§ EXERCISE OBJECTIVE:
Continue the blog post about packing a Go Bag for emergencies, starting right after its last line.

§ DOCUMENT PASSAGE:

What’s in your Go Bag?

Melbourne's Lord Mayor Robert Doyle has come up with a fabulous idea for all people living, working or visiting our beautiful Melbourne city to carry a Go Bag.

I got excited because I thought he was about to hand out freebies, but alas, it's just a suggestion to carry one of these handy bags around in case of emergency. You know, earthquakes, floods, heatwaves... any kind of excuse to herd us all in to Etihad Stadium for a sleep-over.

He suggests the pack should include essential items as well as:

  • Small radio
  • Soup
  • Basic first aid
  • Personal medication
  • Bottle of water
  • Muesli bar
  • Jellybeans 
  • Batteries
  • Tissues 
  • Torch

So I've made up my own Go Bag, all contained in my Burton Sean White backpack:

  • Small radio fuck small radio. I want some big sound
  • Soup Pumpkin soup
  • Basic first aid  fun bacon and eggs bandaids
  • Personal medication chill pill
  • Bottle of water bottle of Makers Mark
  • Muesli bar Bueno bar
  • Jellybeans Salada's, Vegemite and butter
  • Batteries - I have chosen batteries that look like cigarettes. I'll be selling these to people that have started losing the plot on day 3
  • Tissues - only the best, Aloe Vera
  • Torch huge maglite. Good for seeing and waving about in an angry fashion

 

I've also added some other essential items:

  • Lucas' Paw Paw
  • iPhone
  • Laptop
  • Toilet Paper
  • Chester
  • Baseball bat

I think I'm also going to make up an Etihad Statium members card so I can get access to all those cool areas (and not have to wait in line for the toilets).

So... what's in your Go Bag?

7 Responses to "What’s in your Go Bag?"

§ GIVEN DATA:
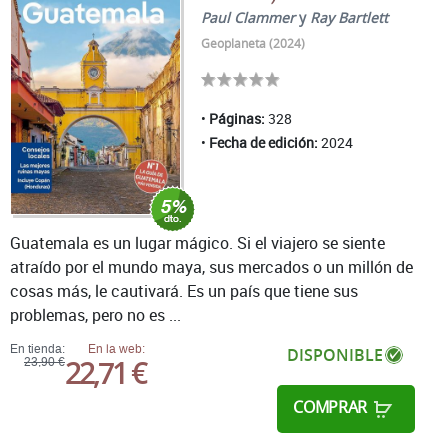
Paul Clammer
y
Ray Bartlett
Geoplaneta (2024)
Páginas:
328
Fecha de edición:
2024
Guatemala es un lugar mágico. Si el viajero se siente
atraído por el mundo maya, sus mercados o un millón de
cosas más, le cautivará. Es un país que tiene sus
problemas, pero no es ...
En tienda:
En la web:
DISPONIBLE
22,71 €
23,90 €
COMPRAR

§ ANSWER BOX:
  • Kayta
    June 17, 2009 - 10:58 pm

    You kill me. Look at all that paw paw ointment. The first sign of an emergency and you are going to lather yourself up?

  • Benny Z
    June 17, 2009 - 11:00 pm

    Warming lube.

    (I figure if it’s the end of the world, I should be able to get some… Plus, I can use it to keep me warm of a night.)

  • Hayley
    June 17, 2009 - 11:04 pm

    I would just die if I ran out/lost some. Plus I expect a million ladies spying my stash and asking. “Ummm, do you have some lip balm?” and I would charge them $2 per application.

    Benny Z will be the paw paw applicator cos I can’t have strangers putting their dirty hands all over my balm…it might also help him meet some ladies so he can make use of his one and only essential item. Lube. That’s it?

  • Community College
    June 17, 2009 - 11:19 pm

    hahahahahah that’s so awesome! I wanna make a go back but it will take me like 4 hours to adobe that shit up. Benny z, *shakes head* at least get flavoured lube so it can double as food.

  • Sophie D
    June 18, 2009 - 9:02 am

    I like that you forgot Mexi!

    Mag lites are the shit for keeping people in line. The bruises speak for themselves.

  • jessie
    June 18, 2009 - 11:21 am

    I would just like a big jar of pickled onions.. I could live off those yummy tings fo-eva!!

    did yousee the people on the news laughing at the Lord Mayor and his stupid bags? Classic!